El Dorado follows standard Arkansas landlord-tenant laws with no significant local variations, maintaining Arkansas's position as one of the most landlord-friendly states in the country when it comes to property sales with existing tenants.

Suggested Compliance Checklist

Put the listing on the tenant's radar in writing

Before listing days after starting

Letting the tenant know that the property is being marketed, that the lease will continue into the buyer's ownership, and that showings will be scheduled with the required advance notice avoids the most common early-stage friction.

Document: notice-to-tenants-of-intent-to-sell

Determine whether termination is even available on a sale-driven theory

Before listing days after starting

Arkansas does not codify a sale-driven exception to the notice-to-vacate rule; common law or municipal ordinance applies. for the full landlord-tenant code. If not, plan the transaction around tenant continuity rather than vacancy.

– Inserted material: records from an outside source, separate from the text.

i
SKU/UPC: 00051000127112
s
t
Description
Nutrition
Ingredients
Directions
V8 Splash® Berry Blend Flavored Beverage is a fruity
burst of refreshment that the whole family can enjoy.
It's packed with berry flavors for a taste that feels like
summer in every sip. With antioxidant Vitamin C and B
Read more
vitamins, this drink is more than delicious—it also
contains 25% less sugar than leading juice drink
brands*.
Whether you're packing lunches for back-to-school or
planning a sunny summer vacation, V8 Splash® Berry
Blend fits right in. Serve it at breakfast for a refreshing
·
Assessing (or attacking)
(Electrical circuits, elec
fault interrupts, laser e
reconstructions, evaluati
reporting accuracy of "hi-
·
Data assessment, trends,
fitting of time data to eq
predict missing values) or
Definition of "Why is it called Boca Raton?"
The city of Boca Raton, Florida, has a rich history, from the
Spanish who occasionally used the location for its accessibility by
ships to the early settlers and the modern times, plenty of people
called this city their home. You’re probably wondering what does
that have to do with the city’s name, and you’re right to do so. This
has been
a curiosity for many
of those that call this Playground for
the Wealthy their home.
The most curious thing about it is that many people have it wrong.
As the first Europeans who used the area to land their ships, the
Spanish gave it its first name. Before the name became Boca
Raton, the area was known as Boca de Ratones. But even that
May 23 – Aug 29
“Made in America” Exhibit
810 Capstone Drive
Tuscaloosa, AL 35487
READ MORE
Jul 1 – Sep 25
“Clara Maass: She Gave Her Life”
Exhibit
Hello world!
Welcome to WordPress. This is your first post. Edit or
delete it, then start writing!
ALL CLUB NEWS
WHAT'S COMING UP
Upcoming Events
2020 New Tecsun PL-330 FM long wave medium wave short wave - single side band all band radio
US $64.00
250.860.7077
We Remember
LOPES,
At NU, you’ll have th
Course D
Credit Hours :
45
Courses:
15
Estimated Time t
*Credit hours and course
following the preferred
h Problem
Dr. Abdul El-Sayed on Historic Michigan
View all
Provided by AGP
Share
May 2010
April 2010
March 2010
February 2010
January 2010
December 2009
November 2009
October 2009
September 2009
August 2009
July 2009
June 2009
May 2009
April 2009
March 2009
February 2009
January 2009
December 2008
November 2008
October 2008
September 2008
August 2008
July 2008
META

Transfer the security deposit to the buyer at closing (or refund it to the tenant)

During listing days after starting

§ 18-16-302. Document the transfer in a written deposit transfer letter to the tenant identifying the new holder, the new address, and the amount transferred.

Comply with the showing-notice rule before each entry

At closing days after starting

written notice. Track the notices in a log so the chain of compliance is documented if the tenant later disputes access.

Confirm whether a relocation payment is owed

Before closing days after starting

no general state law requires a relocation payment to the displaced tenant in a sale-driven termination; in cities with just-cause eviction regimes or rent stabilization, relocation assistance may be owed by local ordinance (consult the state code) The exposure here is jurisdiction-specific; a Arkansas sale in a rent-regulated city often carries a relocation-assistance line that an unregulated-jurisdiction sale does not.

Resolve the ROFR question at diligence

Before closing days after starting

the state does not give residential tenants a statutory purchase-priority right when their landlord sells; any such right, where it exists, is contractual (a ROFR clause in the lease itself) or rooted in a city-level condominium-conversion or mobile-home-park ordinance (consult the state code) If a purchase preference exists in the lease itself or under a local condominium-conversion or mobile-home-park ordinance, the tenant has to be served the third-party offer and given the contractual or statutory election window.

Assemble the deposit's audit trail

Before closing days after starting

The closing-statement entry (buyer credit), the seller's transfer letter to the buyer, and the tenant-notice letter naming the buyer as the successor holder should travel together in the post-closing file so the trust money can be traced on demand.

Wrap the closing on a single day

Final step days after starting

Recording the deed, executing the assignment of leases and deposits, sending the tenant-notice letter, and crediting the deposit to the buyer at settlement should be sequenced together; gaps create avoidable post-closing disputes.

Frequently Asked Questions

Yes, you can sell. Arkansas law accommodates a sale with a tenant in possession. Arkansas does not codify a sale-driven exception to the notice-to-vacate rule; common law or municipal ordinance applies. for the full landlord-tenant code. The tenant has continuing occupancy rights under the lease, and the buyer steps into the seller's landlord role at closing.

The lease survives the closing under Arkansas doctrine. the buyer's title is taken cum onere when residential property is occupied under a written lease; the lease binds the successor owner from the moment of conveyance, and the tenant continues in possession on the same lease terms (consult the state code) What changes at the sale is the identity of the landlord, not the existence or terms of the lease itself.

The deposit is closing-table money. § 18-16-302. A Arkansas seller either credits the deposit to the buyer at settlement (with a written deposit-transfer letter delivered to the tenant) or refunds it in full to the tenant before the deed is recorded.